ABORTION OPPONENTS INVADE WOMEN’S PRIVACY

“In the Shadows” (front page, Wall Street Journal, May 28) reports on anti-abortion zealots that photograph women outside of family planning clinics. These so-called advocates then post the photos on a website in an attempt to intimidate women out of accessing their constitutionally protected right to have an abortion. In CRLP’s letter to the editor, Staff Attorney Janet Crepps asks, “Why do these rogue photographers shoot pictures of women indiscriminately, regardless of whether they are seeking abortion services or simply going into a clinic for a gynecological exam or to pick out birth control? Because the truth is that all women are targets of their vengeful tactics intended to scare and strip women of their dignity, safety, and right to make private decisions about sex, birth control, and childbearing.” The similarity to the well-known “Nuremburg Website,” which incites violence against abortion providers by displaying their names and addresses and crossing them off when they’ve been murdered, is obvious. Will the courts, the public, and legislators wait until these women's names are crossed off before such behavior is found illegal and unconstitutional?
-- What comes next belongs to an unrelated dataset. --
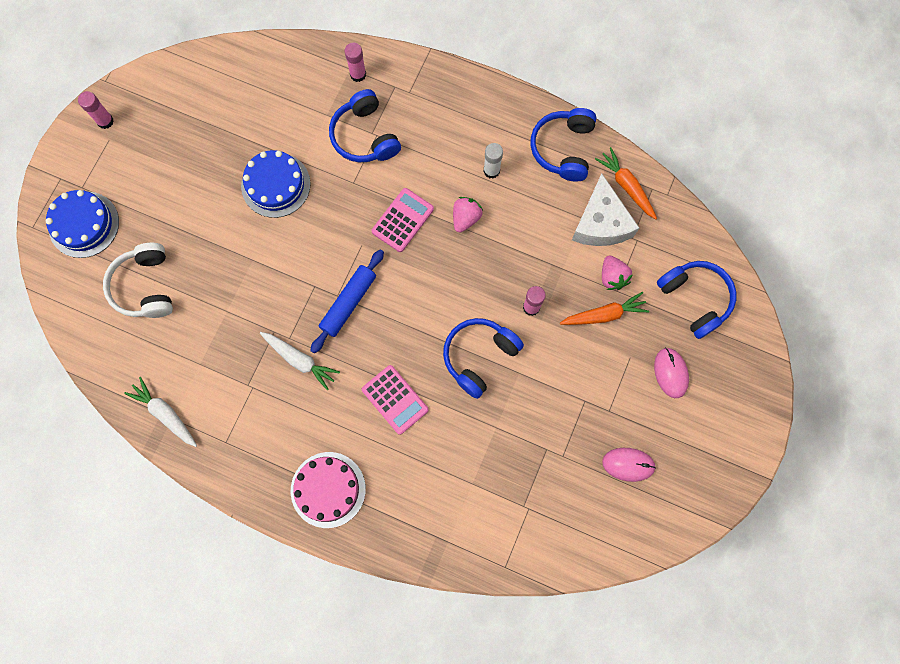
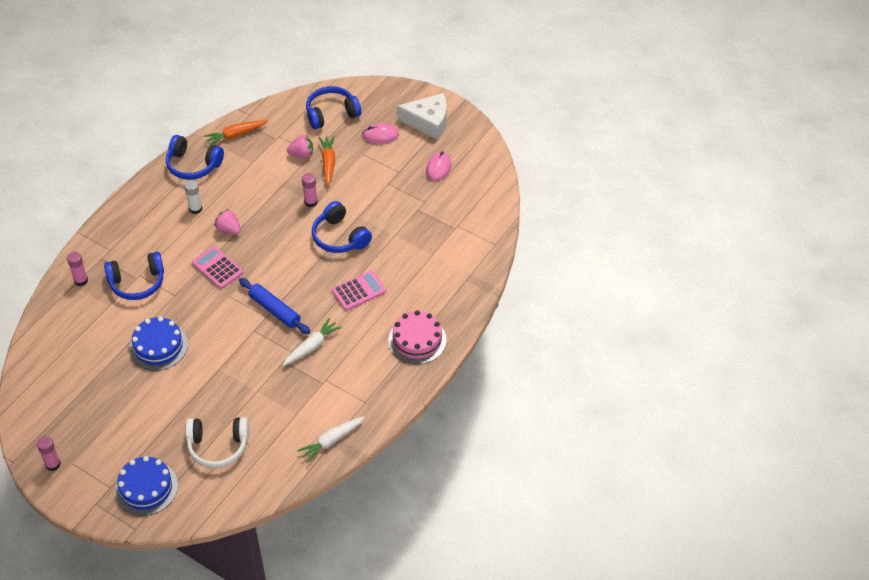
camera: 80 degrees left, 25 degrees down
(601, 223) = (258, 153): white cheese -> white cheese (428, 122)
LETTER TO THE EDITOR ON EMERGENCY CONTRACEPTION ARTICLE IN THE WASHINGTON POST

Dear Editor:

Your article on emergency contraception or EC, “Preparing for a Mistake” (Page HE01, May 21) incorrectly explained the difference between EC and RU-486. EC, also known as the "morning after pill," can prevent pregnancy after unprotected sex. In contrast, RU-486 terminates a pregnancy at an early stage.

RU-486, a medication used between 3 and 7 weeks of pregnancy, blocks hormones necessary to continue an already established pregnancy. EC, by contrast, is used within 72 hours of intercourse and works before the pregnancy is established, i.e., before implantation; if a woman is already pregnant, EC will not disrupt the pregnancy.

The Center for Reproductive Law and Policy petitioned the FDA to make EC available over the counter on behalf of more than 60 medical groups in February, 2001, yet the FDA has failed to make any decision on the petition.

How much longer must women wait for easy access to a safe product that the American College of Obstetricians and Gynecologists believes has the potential to reduce by half the 3 million unintended pregnancies occurring each year in the U.S.?

Sincerely,
Priscilla Smith
Acting Director of Domestic Program
Center for Reproductive Law and Policy

Send a Petition to Make EC Over-the-Counter.

APPEALS COURT FINDS WEBSITE TARGETING ABORTION PROVIDERS A "TRUE THREAT"

May 16 - Reversing its decision from last year, the U.S. Court of the Appeals for the Ninth Circuit ruled that an anti-abortion website known as the "Nuremberg Files" is a threat to the lives and safety of abortion providers and not free speech. By doing so, the Court also upheld the Freedom of Access to Clinic Entrances Act, a federal law designed to protect abortion clinic clients and personnel from violence.

"This is a heartening decision for doctors and clinic workers who live with the daily threat of violence from anti-abortion extremists," said Priscilla Smith, acting director of CRLP's domestic program.


According to the Associated Press, the Court in its 6-5 ruling, also ordered a Portland federal judge to reduce the $107 million in damages a jury awarded in 1999 to four abortion doctors and two clinics who sued creators of the website.

In October 1999, abortion provider Dr. Barnett Slepian of Buffalo, New York, was fatally shot by a sniper. His name subsequently appeared crossed out on the Nuremberg website.